EXERCISE GOAL:
Across the entries below, how many lines include the word "данную"? Reply with only the number.

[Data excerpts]
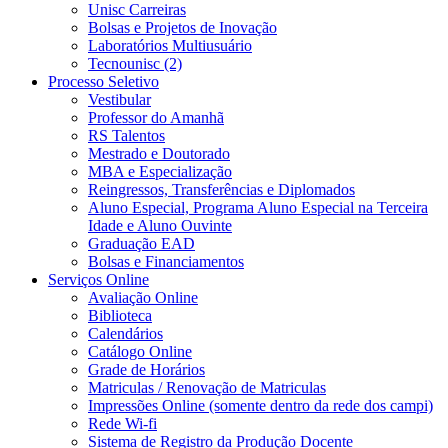
Unisc Carreiras
Bolsas e Projetos de Inovação
Laboratórios Multiusuário
Tecnounisc (2)
Processo Seletivo
Vestibular
Professor do Amanhã
RS Talentos
Mestrado e Doutorado
MBA e Especialização
Reingressos, Transferências e Diplomados
Aluno Especial, Programa Aluno Especial na Terceira
Idade e Aluno Ouvinte
Graduação EAD
Bolsas e Financiamentos
Serviços Online
Avaliação Online
Biblioteca
Calendários
Catálogo Online
Grade de Horários
Matriculas / Renovação de Matriculas
Impressões Online (somente dentro da rede dos campi)
Rede Wi-fi
Sistema de Registro da Produção Docente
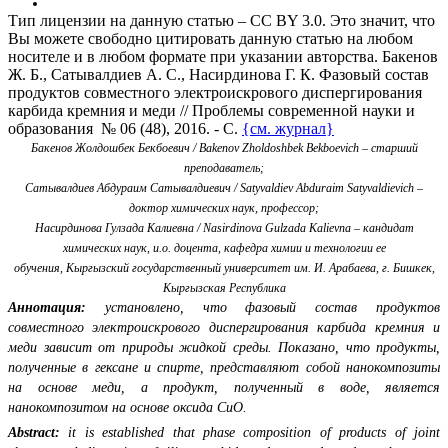
Тип лицензии на данную статью – CC BY 3.0. Это значит, что
Вы можете свободно цитировать данную статью на любом
носителе и в любом формате при указании авторства. Бакенов
Ж. Б., Сатывалдиев А. С., Насирдинова Г. К. Фазовый состав
продуктов совместного электроискрового диспергирования
карбида кремния и меди // Проблемы современной науки и
образования № 06 (48), 2016. - С.
{см. журнал}
Бакенов Жолдошбек Бекбоевич /
Bakenov
Zholdoshbek
Bekboevich
– старший
преподаватель;
Сатывалдиев Абдураим Сатывалдиевич /
Satyvaldiev
Abduraim
Satyvaldievich
–
доктор химических наук, профессор;
Насирдинова Гулзада Калиевна /
Nasirdinova
Gulzada
Kalievna
– кандидат
химических наук, и.о. доцента,
кафедра химии и технологии ее
обучения,
Кыргызский государственный университет им. И. Арабаева, г. Бишкек,
Кыргызская Республика
Аннотация:
установлено, что фазовый состав продуктов
совместного электроискрового диспергирования карбида кремния и
меди зависит от природы жидкой среды. Показано, что продукты,
полученные в гексане и спирте, представляют собой нанокомпозиты
на основе меди, а продукт, полученный в воде, является
нанокомпозитом на основе оксида CuO.
Abstract:
it is established that phase composition of products of joint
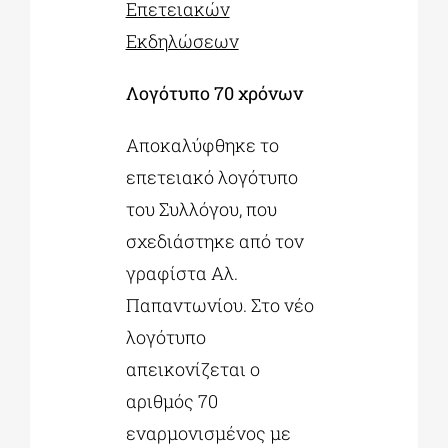
Επετειακών
Εκδηλώσεων
Λογότυπο 70 χρόνων
Αποκαλύφθηκε το
επετειακό λογότυπο
του Συλλόγου, που
σχεδιάστηκε από τον
γραφίστα Αλ.
Παπαντωνίου. Στο νέο
λογότυπο
απεικονίζεται ο
αριθμός 70
εναρμονισμένος με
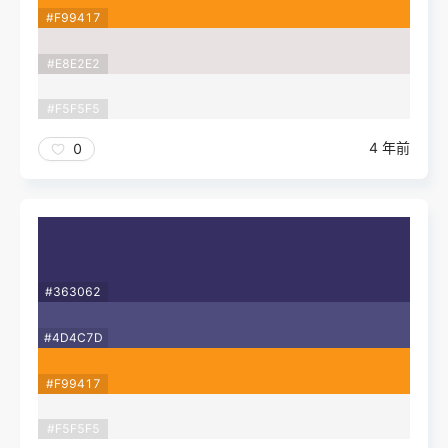
#F99417
#E8E2E2
#F5F5F5
4 年前
0
#363062
#4D4C7D
#F99417
#F5F5F5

ANSWER TO THIS TASK:
2